Introduction
Clipping is a technique that restricts the drawing area to a small portion of the screen. Clipping regions are areas where you can allow drawing. They make it easier for you to indicate which parts of your illustration are important and how they interact with each other. Any drawing outside the clipping region is clipped off and not displayed. Animation is a technique that allows an object to be moved on the screen.
The Graphics class method clipRect() creates rectangular clipping regions. For example, g.clipReact(50,50,100,75) sets a clipping rectangle of width 100 and height 75 with a top left corner at 50,50. Once the clipping rectangle is set, any drawing done outside this rectangular region is clipped off. For example, the line resulting from g.drawline(200,150,25,25) will be completely clipped off. If a call to a graphics method results in a drawing that extends outside the clipping rectangle, only that part of the drawing that lies inside the clipping region is displayed.
clipRect() method
clipRect() method to set a clipping region and to illustrate the clipping technique by drawing outside the clipping region.
Source Code
/*<APPLET CODE="Clipper.class" WIDTH=300 HEIGHT=150>
</APPLET>
*/
import java.awt.*;
import java.applet.*;
public class Clipper extends Applet
{
public void paint(Graphics g)
{
g.clipRect(10,10,150,100);
g.setFont(new Font("TimesRoman", Font.ITALIC,28));
g.fillOval(100,60,80,80);
g.drawString("Ashish Bhatnagar",50,30);
}
}
Output
Compile Clipper.java using Javac and view it using the appletviewer.
In line no. 5, the clipRect method sets the clipping rectangle of the Graphics object g. In the next three lines, a string and a circle, both of which lie partially outside the clipping region, are drawn. The output of the program shows that only that part of the drawing which lies inside the clipping region is displayed.

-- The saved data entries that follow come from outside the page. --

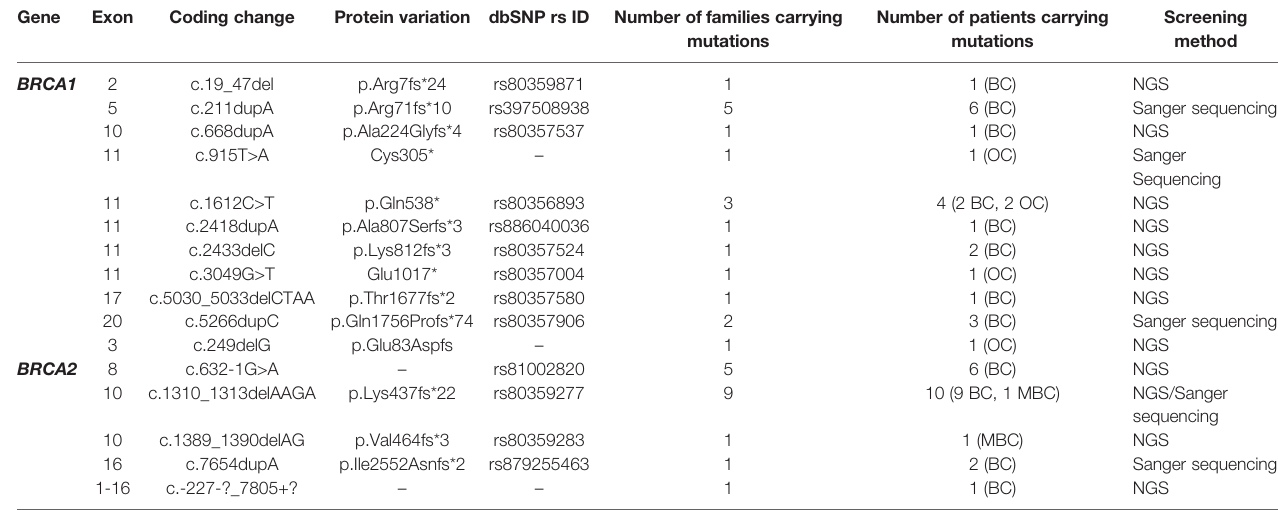
TABLE 1 | Mutations in the BRCA1/2 genes identi fi ed in breast cancer and ovarian cancer patients by Sanger and next generation sequencing technologies. Gene Exon Coding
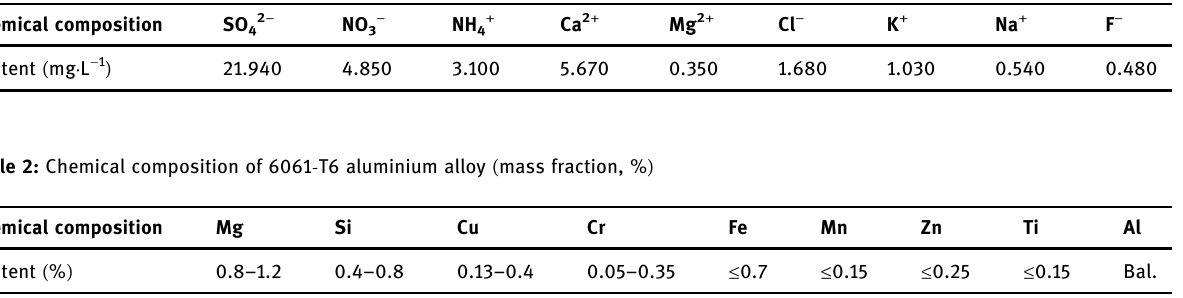
Table 1: Composition of simulated acid rain ( mg · L − 1 )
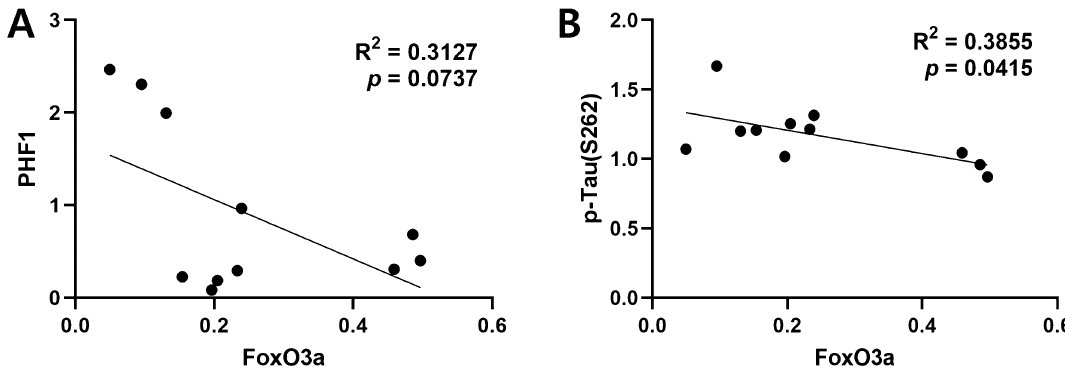
Figure 5. Protein levels of phosphorylated tau were negatively correlated with those of FoxO3a. ( A ) The correlation of protein levels between FoxO3a and tau phosphorylated at S396/404 (PHF1) was analyzed with the Pearson’s correlation test (E4 carriers n = 4, non-carriers n = 7). ( B ) The correlation of protein levels between FoxO3a and tau phosphorylated at S262 protein levels was analyzed with the Pearson’s correlation test (E4 carriers n = 4, non-carriers n = 7). Linear regressions are shown as solid lines.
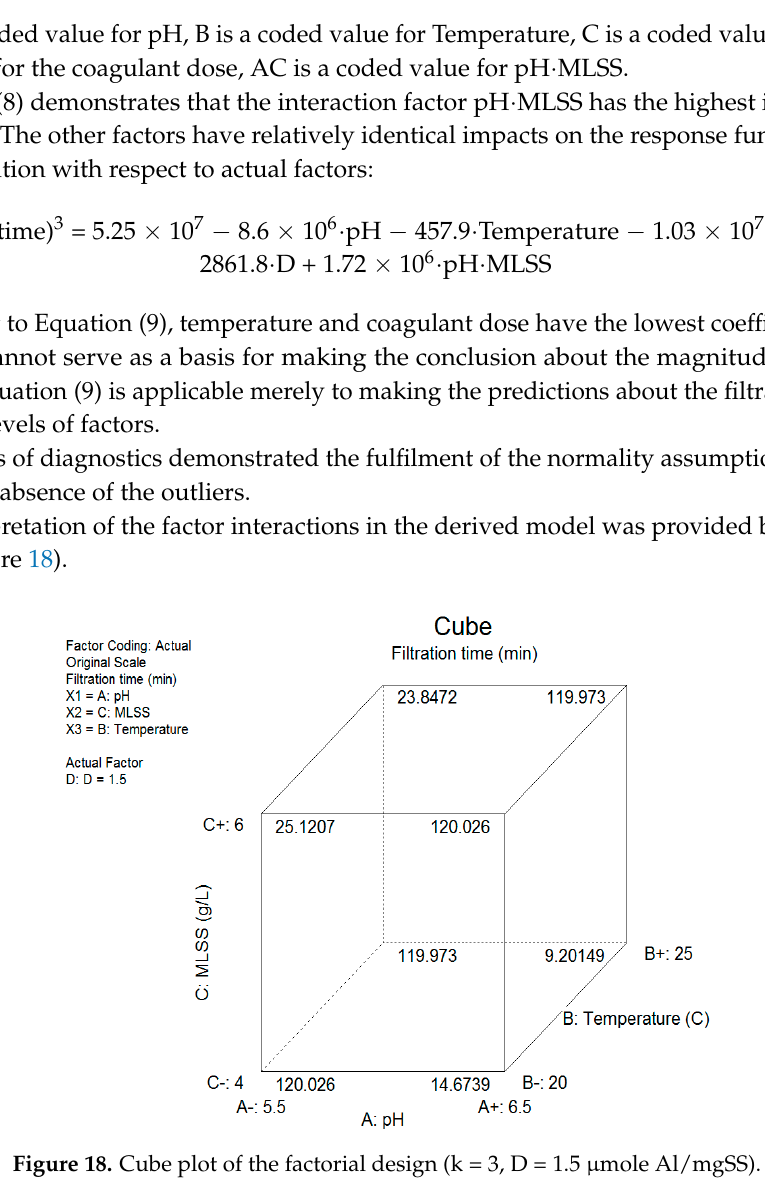
Figure 18. Cube plot of the factorial design (k = 3, D = 1.5 μ mole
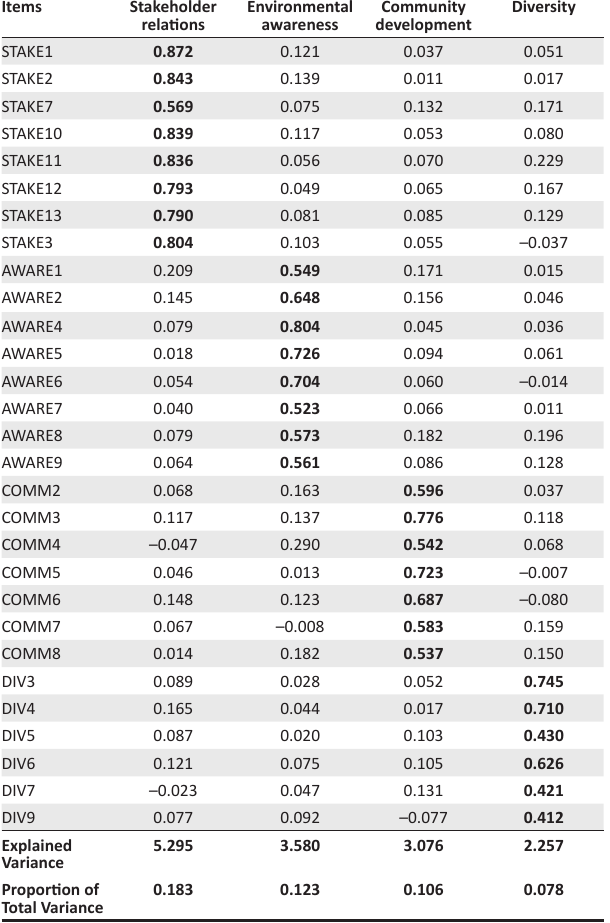
TABLE 1: Factor structure – independent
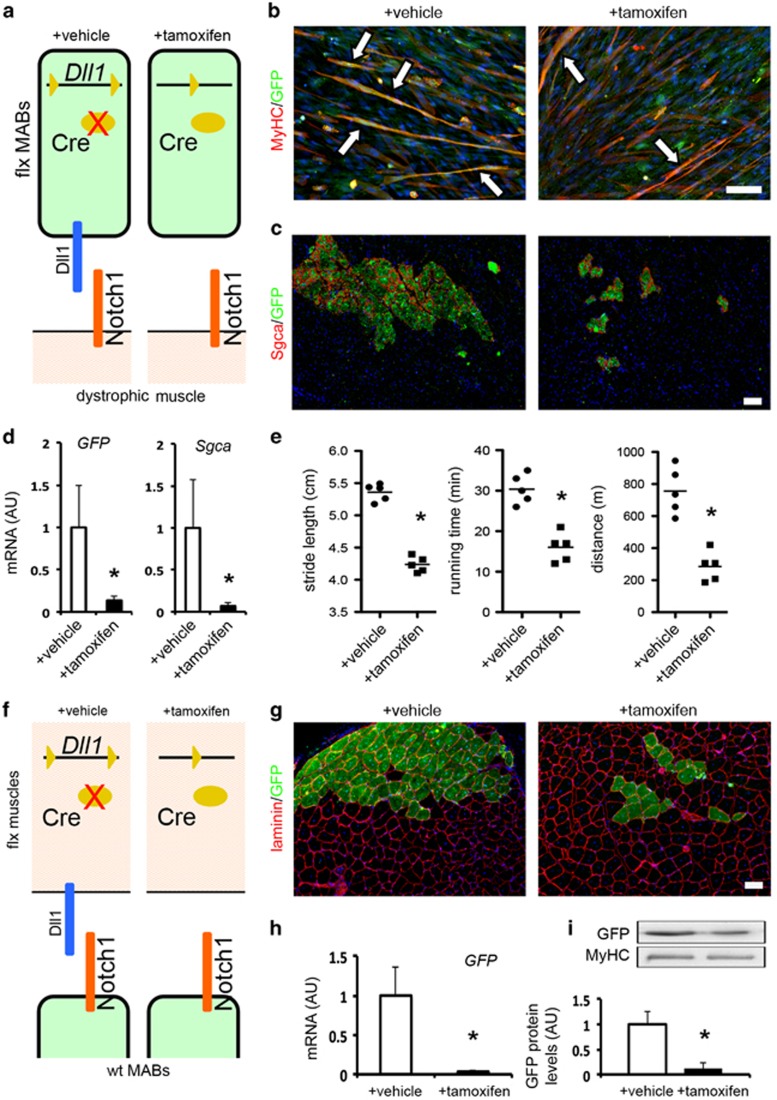
Analysis of Dll1 requirement for MAB engraftment/regenerative capacity using Dll1flx/flx;Rosa26::iCreERT2+/− (flx) transgenic MABs and muscles. (a) Representative scheme of the experiment assessing tamoxifen-driven Dll1 knockout in the homing flx MABs, using the vehicle-treated cells as control. (b) Immunofluorescence staining on co-cultures of C2C12 myoblasts with GFP+ flx MABs after Dll1 knockout. White arrows indicate chimeric MyHC+ myotubes and MAB myogenic differentiation. (c) Immunofluorescence staining on gastrocnemius muscle slides to evaluate the regenerative capacity of Dll1-knockout GFP+ flx MABs at 8 weeks after intra-arterial injection into Sgca-null mice. (d) qPCR-based quantification of engraftment (GFP) and regeneration (Sgca) into the tibialis anterior muscles at 8 weeks post injection; *P<0.05 versus vehicle-treated flx MABs (n=5 mice/group). (e) Functional assessment of conditional Dll1 knockout on MAB-driven regeneration of dystrophic muscles at 8 weeks after bilateral injection, by means of gait analysis (stride length) and treadmill assay (running time, distance). Data points depict the value of each assayed mouse, bars indicate the average values; *P<0.05 versus vehicle-treated flx MABs (n=5 mice/group). (f) Representative scheme of the experiment assessing tamoxifen-driven Dll1 depletion in the flx muscles, using the vehicle-treated mice as control. (g) Immunofluorescence staining on gastrocnemius muscle slides to evaluate the engraftment ability of homing GFP+ MABs into Dll1-knockout muscles at 4 weeks after intra-arterial injection. (h, i) Expression and protein level analyses of GFP to quantify reduced homing ability of MABs into tibialis anterior fibers after conditional Dll1 knockout at 4 weeks post injection; *P>0.05 (n=3 mice/group). Expression and protein levels in (d, h, i) are reported in arbitrary units (AU) as fold change versus vehicle-treated mice. Scale bars indicate 100 μm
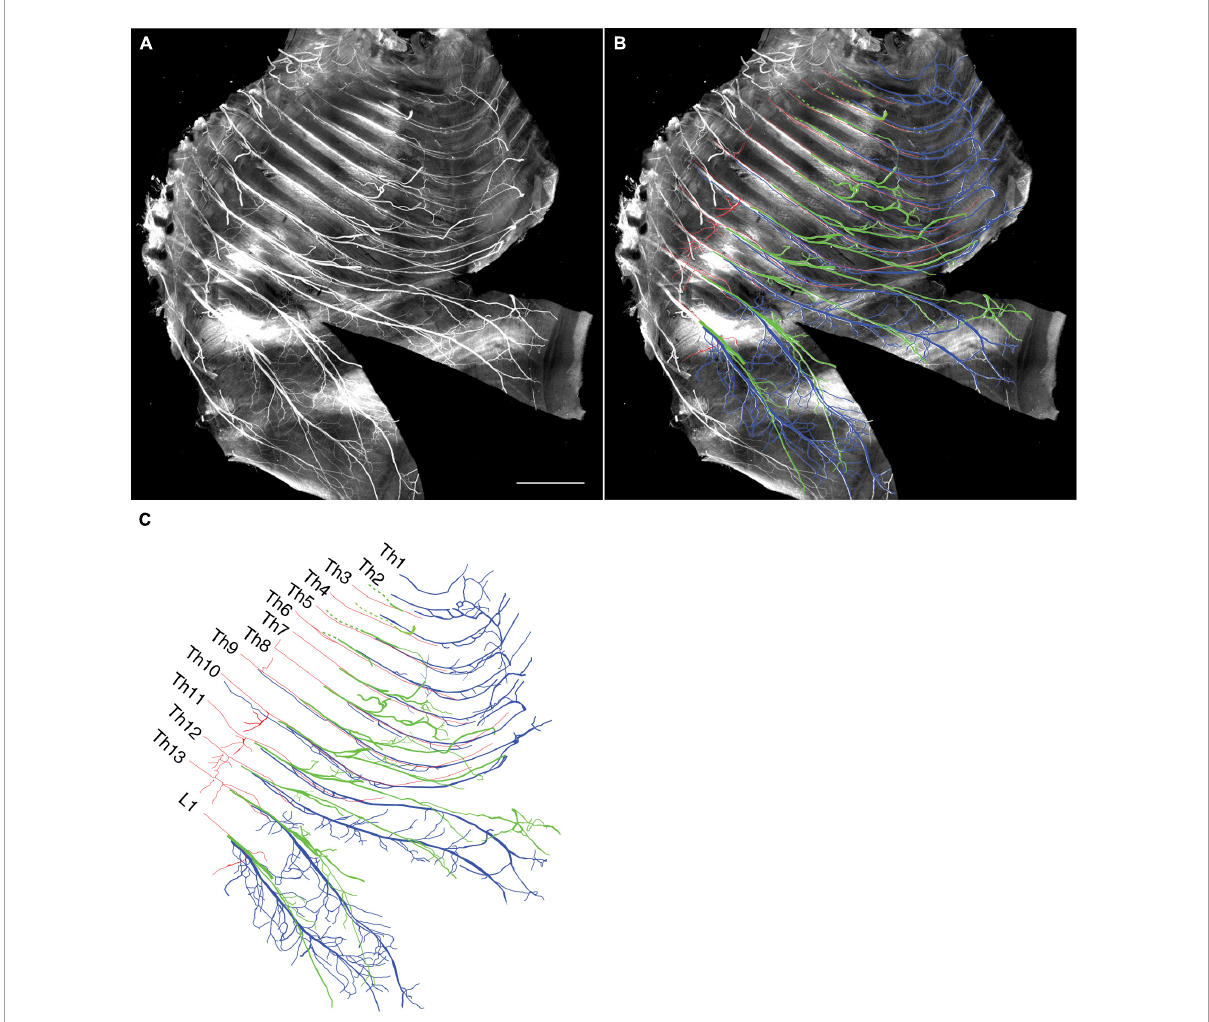
FIGURE4 Branching pattern of the intercostal nerve from a mouse embryo on E15. All micrographs are in the surface view of the unilateral side of the thoracic wall from an E15 embryo. The dorsal side is toward the left of the micrographs. The anterior side is toward the top of the micrographs. Because of the pronounced curvature of the thoracic wall, the two split lines are in the lower portion of the wall for mounting. (A) MIP image. (B,C) Tracing of the branches. The deep branch is in blue, the superficial branch is in red, and the lateral cutaneous branch is in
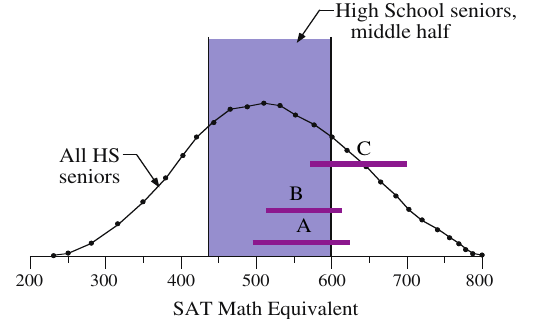
FIG. 7. 25th – 75th percentile of incoming math SAT scores from the three populations, relative to national values. University A is the primary implementation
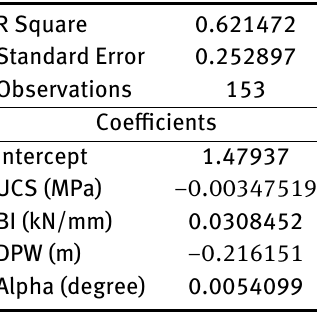
Table 3: Linear regression model.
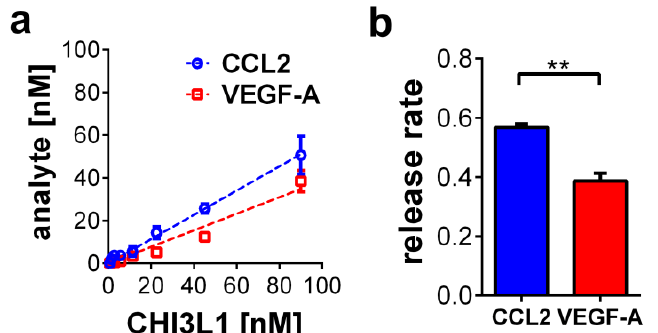
Figure 5. CHI3L1-mediated release of CCL2 and VEGF-A from HS. ( a ) CHI3L1 dose-dependent liberation of CCL2 and VEGF-A. n = 3–4 ( b ) Release rate of CCL2 and VEGF-A. n = 3–4; ** p ≤ 0.01 ANCOVA.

To understand clipping better, try out the following
-
Comment the line that sets the clipping rectangle. On running the program, the string and circle are displayed in their entirety.
-
Use the drawRect() method to draw a rectangle around the clipping region. To do this, insert the statement g,drawRect(10,10,150,100); just before the clipping region is set.
Animation in AWT
An animation that can move an object on the screen is also a technique by which an object is moved. The object to be moved can be a simple drawing or a complex image loaded from an image file. This object, in animation jargon, is called a frame of animation.
Animation typically involves the following steps.
-
A portion of the screen is where the object is drawn.
-
The object’s location is changed, and the object at the old location is erased.
-
The object is repainted in its new location.
By repeating the above steps, an illusion of an object moving from one part of the screen to another can be created.
Note. A striking difference between a real-world object and an animated object is that when the animated object moves, the object at the old position has to be erased, or it leaves a trail of objects behind.
From the above discussion, it should be clear that animation typically involves a loop in which the objects get painted, erased, and again repainted; the loop starts when the animation begins and lasts till the object reaches its destination.
As long as the loop lasts, the animation consumes all the processor time allocated to the program. Since the animation part of the program monopolizes the processor time, everything else in the program comes to a standstill.
Hence during animation, the program would not be able to respond either to user events like a mouse click or to system events like paint. This, certainly, is not acceptable. What is required is a magic solution that would allow running the animation loop without affecting the rest of the program. Java provides a solution for the above problem by supporting threads.
Summary
Clipping is a technique by which the drawing area is restricted to a small region. The clipRect() method of the Graphics class sets a clipping rectangle. Animation is a technique by which an illusion of an object moving on the screen is created.